While Trump wasn't quite as incoherent as he has been in some of his recent public monologues, he did say some very odd things, like when he declared of Biden, “We have a president who doesn't know he's alive.” His most interesting slip-up came when the moderators asked him if he regretted anything about the Jan. 6, 2021, attack on Congress that he incited. He ranted and raved, denying responsibility, trying to steer the conversation toward the Black Lives Matter protests, then later blaming Nancy Pelosi for what happened. But in one telling moment, he said “we” of the insurrectionists, then switched to “that group of people who were treated so poorly.”

In other words, Trump was Trump and Harris was Harris, but the debate moderators were much, much better than CNN's Dana Bash and Jake Tapper during the disastrous June 27 debate. They and Harris attacked Trump when he said, as he has been saying in defense of anti-abortionists since at least 2019, that mothers and doctors kill babies at or after birth — in other words, that abortion rights are the same as infanticide (which, yes, is extremely illegal). “They abort in the ninth month,” he claimed. “The baby will be born and we will decide what to do with it, in other words, they will execute the baby.” To my knowledge, this is the first time he has been told to his face that this is absolutely untrue.

The second US presidential debate 2024 for Trump, the first for Harris – and fact checks – Video

But the questions still came from the bubble of assumptions and priorities that currently dominate mainstream American media and drive media critics mad. A question about Harris's stance on fracking, for example, was an attempt to provoke a deception and paint her as fickle. It came long before the final question, which was an afterthought to a casual question about climate.

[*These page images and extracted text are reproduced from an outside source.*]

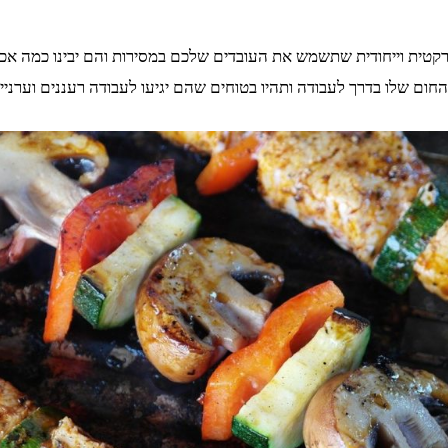
 פרקטית וייחודית שתשמש את העובדים שלכם במסירות והם יבינו כמה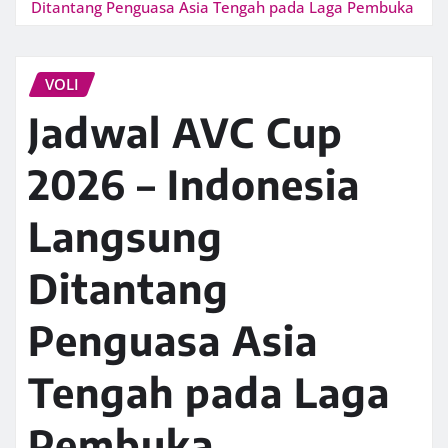
Ditantang Penguasa Asia Tengah pada Laga Pembuka
VOLI
Jadwal AVC Cup
2026 – Indonesia
Langsung
Ditantang
Penguasa Asia
Tengah pada Laga
Pembuka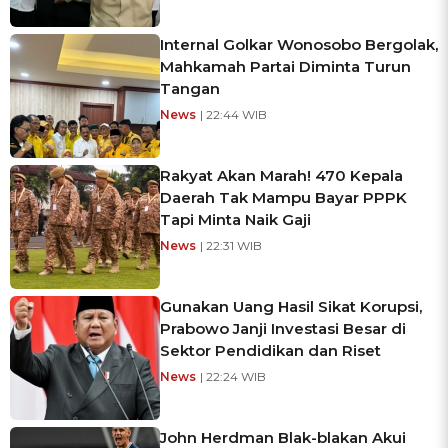
Internal Golkar Wonosobo Bergolak,
Mahkamah Partai Diminta Turun
Tangan
News
| 22:44 WIB
Rakyat Akan Marah! 470 Kepala
Daerah Tak Mampu Bayar PPPK
Tapi Minta Naik Gaji
News
| 22:31 WIB
Gunakan Uang Hasil Sikat Korupsi,
Prabowo Janji Investasi Besar di
Sektor Pendidikan dan Riset
News
| 22:24 WIB
John Herdman Blak-blakan Akui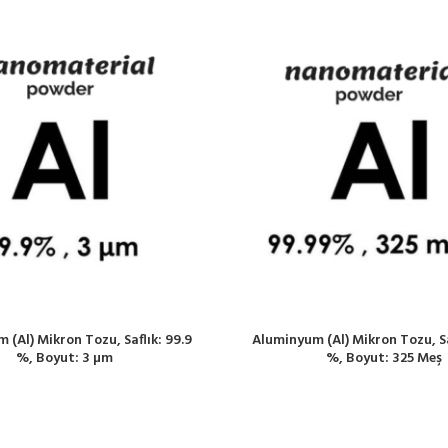
 (Al) Mikron Tozu, Saflık: 99.9
Aluminyum (Al) Mikron Tozu, Sa
%, Boyut: 3 µm
%, Boyut: 325 Meş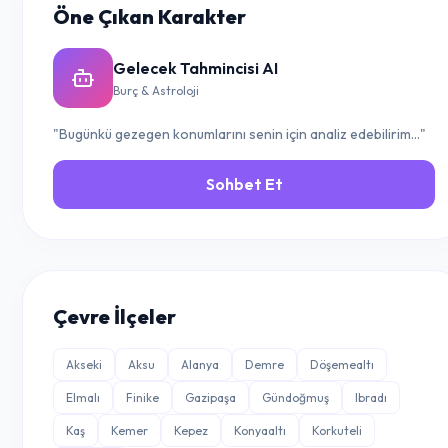
Öne Çıkan Karakter
Gelecek Tahmincisi AI
Burç & Astroloji
"Bugünkü gezegen konumlarını senin için analiz edebilirim..."
Sohbet Et
Çevre İlçeler
Akseki
Aksu
Alanya
Demre
Döşemealtı
Elmalı
Finike
Gazipaşa
Gündoğmuş
Ibradı
Kaş
Kemer
Kepez
Konyaaltı
Korkuteli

Harris' response was disappointingly mixed: “I'm proud that as Vice President, we invested a trillion dollars in the last four years in a clean energy economy while increasing domestic gas production to historic levels.” Trump didn't answer the climate question at all, and that was that. The fate of the Earth for the next 10,000 years or so was brushed aside, but then again, the biggest pop star in the world chose to endorse Harris that night, signing off as “Taylor Swift, childless cat lady.”